> [Work order A]:
Answer these questions from the PETA shower blog post, one line each:
(i) What does PETA stand for?
(ii) What factoid was printed on the shower curtain?
(iii) How far off the ground was the bar at the top of the shower?
> [Work order B]: The PETA shower blog post describes the kind of man who could see over the shower. List the traits it gives him, from "about six feet tall" through "shameless".
> [Work order C]: Please carry the PETA shower blog post forward from its last sentence.

> [Excerpt provided]:
TheGoodMuse Volunteer Journal #67 –Take a Shower with PETA
Read the original blog here.
Ladies and Gentleman, the following is an account of my weirdest volunteer activity as TheGoodMuse- yet.
I had never volunteered with PETA (People for the Ethical Treatment of Animals), but then I got this email, which said something like…
Come take a shower in the middle of the LA Convention Center to promote water conservation by eating less meat.
Sold. You had me at public nudity.
In all seriousness, I’m a vegetarian. I have been since I was a teen. It’s one of the best decisions I ever made for my health. I also think it’s important for everyone to eat less meat (or no meat/fish) for the environment’s sake. Meat production pollutes more than all the vehicles on the road combined and our lust for fish is stripping the ocean bare. To say the least – I was game to support this cause.
And… the PETA shower campaign is mad genius. People taking a shower in public wrapped in a curtain printed with the factoid: 1 lb. of meat = 6 months of showers. It stops traffic – it literally has stopped traffic on Hollywood and Highland in Los Angeles. As soon as I climbed into the shower, in a little white bikini that no one could see, foot traffic in front of the PETA booth stopped and the other volunteers were able to distribute info. It was a riot, and I would do this activity again but…
That being said lets break down the problems.
I was on a raised platform and the bar to the top of the shower was about five and a half feet off the ground. I was told you couldn’t see over it.
You couldn’t see over it unless you were a male who was… oh… let’s say… about six feet tall, slightly perverted, not at all slick, shameless, and you stepped right up to the shower to ask me (with a head tilt and eyes down) why I had become a vegetarian. Lots of men meet all of these requirements.
Sir, I know what your doing. Not cool.
Also not appreciated… The guys who held their cameras aloft, arm fully extended up, to get the full shot.

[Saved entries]

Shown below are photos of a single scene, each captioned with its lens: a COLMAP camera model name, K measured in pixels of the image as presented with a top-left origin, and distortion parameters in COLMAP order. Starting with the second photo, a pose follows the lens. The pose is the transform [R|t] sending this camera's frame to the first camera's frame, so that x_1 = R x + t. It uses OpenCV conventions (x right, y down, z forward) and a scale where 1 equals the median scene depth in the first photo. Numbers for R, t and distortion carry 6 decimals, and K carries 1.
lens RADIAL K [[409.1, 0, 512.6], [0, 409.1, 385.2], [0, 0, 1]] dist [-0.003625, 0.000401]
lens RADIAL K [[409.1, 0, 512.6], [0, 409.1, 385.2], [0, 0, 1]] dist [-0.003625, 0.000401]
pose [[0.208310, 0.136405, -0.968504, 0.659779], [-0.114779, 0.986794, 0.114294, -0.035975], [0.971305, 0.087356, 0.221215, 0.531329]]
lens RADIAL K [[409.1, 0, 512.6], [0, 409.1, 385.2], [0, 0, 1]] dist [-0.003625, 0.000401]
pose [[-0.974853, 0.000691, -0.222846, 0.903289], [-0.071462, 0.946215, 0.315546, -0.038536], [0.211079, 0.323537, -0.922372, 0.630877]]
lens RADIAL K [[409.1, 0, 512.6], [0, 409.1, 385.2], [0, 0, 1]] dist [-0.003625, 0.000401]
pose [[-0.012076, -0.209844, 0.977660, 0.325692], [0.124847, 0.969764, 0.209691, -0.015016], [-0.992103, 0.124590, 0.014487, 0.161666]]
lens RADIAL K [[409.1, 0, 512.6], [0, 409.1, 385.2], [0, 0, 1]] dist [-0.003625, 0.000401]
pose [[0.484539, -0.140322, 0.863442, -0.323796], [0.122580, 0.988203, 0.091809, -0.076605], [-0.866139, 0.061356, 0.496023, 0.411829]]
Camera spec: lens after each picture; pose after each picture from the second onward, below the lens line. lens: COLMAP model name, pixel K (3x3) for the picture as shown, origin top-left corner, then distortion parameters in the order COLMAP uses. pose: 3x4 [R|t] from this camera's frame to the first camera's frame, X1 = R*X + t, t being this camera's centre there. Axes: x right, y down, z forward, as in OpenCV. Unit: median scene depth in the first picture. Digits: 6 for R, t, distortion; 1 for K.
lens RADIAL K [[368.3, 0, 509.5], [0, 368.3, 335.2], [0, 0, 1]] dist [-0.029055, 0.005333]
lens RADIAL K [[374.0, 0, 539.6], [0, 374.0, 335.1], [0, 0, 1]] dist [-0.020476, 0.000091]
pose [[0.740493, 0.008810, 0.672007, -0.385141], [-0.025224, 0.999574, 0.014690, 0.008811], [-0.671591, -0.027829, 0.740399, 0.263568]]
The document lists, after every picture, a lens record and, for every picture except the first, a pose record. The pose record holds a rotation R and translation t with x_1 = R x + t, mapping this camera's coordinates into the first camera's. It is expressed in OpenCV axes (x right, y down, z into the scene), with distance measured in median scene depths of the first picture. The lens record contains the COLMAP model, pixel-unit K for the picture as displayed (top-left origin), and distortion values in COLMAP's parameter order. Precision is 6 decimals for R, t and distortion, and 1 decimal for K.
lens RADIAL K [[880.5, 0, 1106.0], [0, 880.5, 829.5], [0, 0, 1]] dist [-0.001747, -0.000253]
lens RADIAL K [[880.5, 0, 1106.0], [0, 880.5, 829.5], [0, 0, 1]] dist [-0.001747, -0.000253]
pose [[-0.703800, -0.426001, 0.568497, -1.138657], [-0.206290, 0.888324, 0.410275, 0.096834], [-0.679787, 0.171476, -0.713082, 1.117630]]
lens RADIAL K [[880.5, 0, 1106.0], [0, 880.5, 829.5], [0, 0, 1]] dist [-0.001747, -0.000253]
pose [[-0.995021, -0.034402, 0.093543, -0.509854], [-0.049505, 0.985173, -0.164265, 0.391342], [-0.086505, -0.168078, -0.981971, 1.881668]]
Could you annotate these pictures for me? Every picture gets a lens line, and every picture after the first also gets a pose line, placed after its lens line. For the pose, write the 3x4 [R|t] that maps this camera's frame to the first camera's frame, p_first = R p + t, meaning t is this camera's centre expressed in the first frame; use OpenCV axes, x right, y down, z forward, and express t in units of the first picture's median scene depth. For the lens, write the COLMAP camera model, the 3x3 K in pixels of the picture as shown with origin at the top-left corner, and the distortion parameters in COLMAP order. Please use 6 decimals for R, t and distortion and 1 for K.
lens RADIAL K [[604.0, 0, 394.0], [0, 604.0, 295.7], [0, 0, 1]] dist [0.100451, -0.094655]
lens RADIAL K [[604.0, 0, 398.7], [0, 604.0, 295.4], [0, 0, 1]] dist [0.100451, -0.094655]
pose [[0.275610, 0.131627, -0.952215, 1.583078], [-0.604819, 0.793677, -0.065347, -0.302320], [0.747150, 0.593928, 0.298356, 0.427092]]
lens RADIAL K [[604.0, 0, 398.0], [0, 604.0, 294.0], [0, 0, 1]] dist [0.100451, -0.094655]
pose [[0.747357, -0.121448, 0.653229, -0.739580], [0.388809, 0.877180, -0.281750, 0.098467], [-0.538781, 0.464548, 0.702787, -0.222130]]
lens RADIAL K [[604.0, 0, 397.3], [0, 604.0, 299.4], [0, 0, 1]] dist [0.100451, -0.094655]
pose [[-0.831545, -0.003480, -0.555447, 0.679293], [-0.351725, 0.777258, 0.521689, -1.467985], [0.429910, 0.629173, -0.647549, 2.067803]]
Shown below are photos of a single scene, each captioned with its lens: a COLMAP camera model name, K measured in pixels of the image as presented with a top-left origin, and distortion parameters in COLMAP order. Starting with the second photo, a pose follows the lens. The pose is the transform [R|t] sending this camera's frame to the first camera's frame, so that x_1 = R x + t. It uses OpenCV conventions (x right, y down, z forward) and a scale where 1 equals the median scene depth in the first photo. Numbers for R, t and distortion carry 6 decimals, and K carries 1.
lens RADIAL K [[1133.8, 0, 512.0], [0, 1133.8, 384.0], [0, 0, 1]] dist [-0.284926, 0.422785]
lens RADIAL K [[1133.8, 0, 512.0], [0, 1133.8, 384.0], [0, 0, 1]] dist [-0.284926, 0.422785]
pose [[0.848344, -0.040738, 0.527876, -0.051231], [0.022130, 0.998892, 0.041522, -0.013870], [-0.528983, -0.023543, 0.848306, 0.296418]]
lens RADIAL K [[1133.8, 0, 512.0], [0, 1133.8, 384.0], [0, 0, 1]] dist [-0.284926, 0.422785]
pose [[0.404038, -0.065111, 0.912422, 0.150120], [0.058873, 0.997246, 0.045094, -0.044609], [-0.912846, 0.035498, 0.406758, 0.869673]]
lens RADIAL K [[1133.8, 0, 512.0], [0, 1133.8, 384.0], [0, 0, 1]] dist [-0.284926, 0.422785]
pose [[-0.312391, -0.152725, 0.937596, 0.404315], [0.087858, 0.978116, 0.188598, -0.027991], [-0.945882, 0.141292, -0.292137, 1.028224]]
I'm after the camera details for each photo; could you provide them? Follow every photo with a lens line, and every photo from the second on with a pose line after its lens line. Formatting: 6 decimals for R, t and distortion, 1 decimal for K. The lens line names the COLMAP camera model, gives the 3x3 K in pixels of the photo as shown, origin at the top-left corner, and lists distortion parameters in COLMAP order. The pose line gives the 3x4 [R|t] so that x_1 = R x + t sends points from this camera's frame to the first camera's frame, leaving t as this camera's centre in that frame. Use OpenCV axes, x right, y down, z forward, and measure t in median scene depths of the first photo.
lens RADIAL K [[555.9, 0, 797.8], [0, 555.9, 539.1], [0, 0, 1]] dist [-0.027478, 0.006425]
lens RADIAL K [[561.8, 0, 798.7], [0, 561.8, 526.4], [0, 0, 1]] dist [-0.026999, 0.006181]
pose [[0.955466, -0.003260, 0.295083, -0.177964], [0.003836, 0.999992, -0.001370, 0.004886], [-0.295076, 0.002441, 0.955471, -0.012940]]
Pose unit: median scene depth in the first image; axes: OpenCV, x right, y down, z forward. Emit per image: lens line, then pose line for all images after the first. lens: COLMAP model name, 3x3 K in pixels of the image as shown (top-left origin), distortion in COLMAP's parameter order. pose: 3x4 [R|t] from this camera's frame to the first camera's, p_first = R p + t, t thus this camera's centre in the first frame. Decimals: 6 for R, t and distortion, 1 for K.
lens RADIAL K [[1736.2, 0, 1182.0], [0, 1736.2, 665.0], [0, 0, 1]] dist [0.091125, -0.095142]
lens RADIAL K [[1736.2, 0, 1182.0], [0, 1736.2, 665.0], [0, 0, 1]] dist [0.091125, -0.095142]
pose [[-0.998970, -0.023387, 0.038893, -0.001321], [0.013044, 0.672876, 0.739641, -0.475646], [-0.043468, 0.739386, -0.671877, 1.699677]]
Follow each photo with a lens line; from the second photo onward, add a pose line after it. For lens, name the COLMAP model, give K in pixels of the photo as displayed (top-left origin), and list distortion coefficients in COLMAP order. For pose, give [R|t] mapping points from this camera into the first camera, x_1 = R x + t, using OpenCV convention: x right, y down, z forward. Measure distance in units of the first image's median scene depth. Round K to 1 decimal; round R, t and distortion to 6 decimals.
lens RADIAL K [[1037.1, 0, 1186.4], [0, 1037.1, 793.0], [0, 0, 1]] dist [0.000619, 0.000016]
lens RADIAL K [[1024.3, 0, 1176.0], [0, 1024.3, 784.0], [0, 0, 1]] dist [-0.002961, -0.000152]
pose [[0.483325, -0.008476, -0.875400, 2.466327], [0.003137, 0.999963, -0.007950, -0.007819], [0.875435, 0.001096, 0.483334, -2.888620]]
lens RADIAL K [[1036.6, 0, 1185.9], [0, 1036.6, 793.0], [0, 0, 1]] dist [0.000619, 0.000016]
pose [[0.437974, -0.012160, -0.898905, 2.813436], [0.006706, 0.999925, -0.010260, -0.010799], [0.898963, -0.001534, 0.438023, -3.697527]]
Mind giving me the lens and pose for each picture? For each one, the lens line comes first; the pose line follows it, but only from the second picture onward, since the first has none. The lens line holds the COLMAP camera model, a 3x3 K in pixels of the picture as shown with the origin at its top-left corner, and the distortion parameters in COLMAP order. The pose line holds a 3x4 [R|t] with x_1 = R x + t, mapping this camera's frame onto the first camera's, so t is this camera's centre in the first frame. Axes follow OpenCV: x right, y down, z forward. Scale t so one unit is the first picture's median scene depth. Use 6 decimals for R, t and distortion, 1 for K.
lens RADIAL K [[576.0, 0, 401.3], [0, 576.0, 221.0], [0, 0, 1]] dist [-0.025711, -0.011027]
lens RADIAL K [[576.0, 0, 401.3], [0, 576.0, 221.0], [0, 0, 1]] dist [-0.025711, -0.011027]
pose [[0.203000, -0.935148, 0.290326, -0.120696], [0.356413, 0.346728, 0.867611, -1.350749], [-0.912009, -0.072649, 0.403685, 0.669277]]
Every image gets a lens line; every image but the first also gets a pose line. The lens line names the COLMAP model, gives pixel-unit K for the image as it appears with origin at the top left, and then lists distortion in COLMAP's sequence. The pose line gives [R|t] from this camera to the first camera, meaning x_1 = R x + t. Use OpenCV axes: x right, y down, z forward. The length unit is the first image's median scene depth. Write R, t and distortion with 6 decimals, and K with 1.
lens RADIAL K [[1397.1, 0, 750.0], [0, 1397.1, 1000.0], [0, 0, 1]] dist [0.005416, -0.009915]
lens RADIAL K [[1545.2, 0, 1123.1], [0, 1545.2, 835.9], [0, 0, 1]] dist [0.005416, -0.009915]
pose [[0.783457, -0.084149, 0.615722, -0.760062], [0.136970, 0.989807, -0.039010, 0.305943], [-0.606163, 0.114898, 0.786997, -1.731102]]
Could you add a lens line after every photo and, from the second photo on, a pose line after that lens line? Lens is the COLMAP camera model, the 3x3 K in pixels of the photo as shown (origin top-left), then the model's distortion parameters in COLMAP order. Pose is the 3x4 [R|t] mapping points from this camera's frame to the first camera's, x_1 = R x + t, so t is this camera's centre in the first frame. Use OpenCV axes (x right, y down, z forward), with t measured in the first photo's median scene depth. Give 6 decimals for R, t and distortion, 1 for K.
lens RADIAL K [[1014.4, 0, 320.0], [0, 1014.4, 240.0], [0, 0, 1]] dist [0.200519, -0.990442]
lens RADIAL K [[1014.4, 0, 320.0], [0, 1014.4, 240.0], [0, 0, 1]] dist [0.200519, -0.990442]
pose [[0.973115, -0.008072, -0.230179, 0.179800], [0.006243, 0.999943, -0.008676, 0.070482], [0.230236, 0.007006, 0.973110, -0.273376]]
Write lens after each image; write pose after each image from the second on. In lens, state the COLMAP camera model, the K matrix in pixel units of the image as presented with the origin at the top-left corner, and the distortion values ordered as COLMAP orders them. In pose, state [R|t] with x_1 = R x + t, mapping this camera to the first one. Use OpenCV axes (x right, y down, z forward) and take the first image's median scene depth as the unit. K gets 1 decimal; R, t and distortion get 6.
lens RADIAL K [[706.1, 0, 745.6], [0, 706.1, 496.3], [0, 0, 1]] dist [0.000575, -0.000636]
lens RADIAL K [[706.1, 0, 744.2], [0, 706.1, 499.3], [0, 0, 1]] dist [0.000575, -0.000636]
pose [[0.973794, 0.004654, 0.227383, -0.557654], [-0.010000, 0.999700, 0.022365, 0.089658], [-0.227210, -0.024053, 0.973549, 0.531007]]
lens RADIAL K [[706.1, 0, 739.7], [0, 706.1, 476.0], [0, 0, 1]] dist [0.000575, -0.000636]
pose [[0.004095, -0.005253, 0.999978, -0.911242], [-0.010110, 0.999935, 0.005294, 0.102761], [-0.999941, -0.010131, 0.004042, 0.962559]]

> [Exercise result A]:
(i) People for the Ethical Treatment of Animals
(ii) 1 lb. of meat = 6 months of showers
(iii) About five and a half feet

> [Exercise result B]:
- about six feet tall
- slightly perverted
- not at all slick
- shameless

> [Exercise result C]:
I’m in a bikini you desperate, sad…
I would have preferred to do this volunteer activity with a male friend in the shower as well. They could have acted as a bull sh*& shield. Someone who could give creepy men scary looks. I tried, but I’ve been told my “I will kick your ass” look is easily misinterpreted and not at all scary.
PETA should also make sure that there is a volunteer on hand big enough, and forceful enough, to bounce perverts. I can’t believe this is needed, but I felt it was.
Now lets talk temp. The first 30 minutes I was fine, I knew the water was cold but it was like being a little kid at the ocean – too much fun to care about hypothermia. After 30 minutes – goose bumps. By the end of the hour I’m pretty sure the US Geological Survey was registering my body tremors. Oh it was sooooo cold. Ohhhh! I had to take a 45 minute hot shower at home to even begin to thaw. Maybe I get cold too easy. I know volunteers that have done this campaign in the snow. But I feel that both a volunteer’s health and safety should be the first priority of any organization. They are volunteers. They are not being compensated in any other way besides happy feelings. Protect happy feelings.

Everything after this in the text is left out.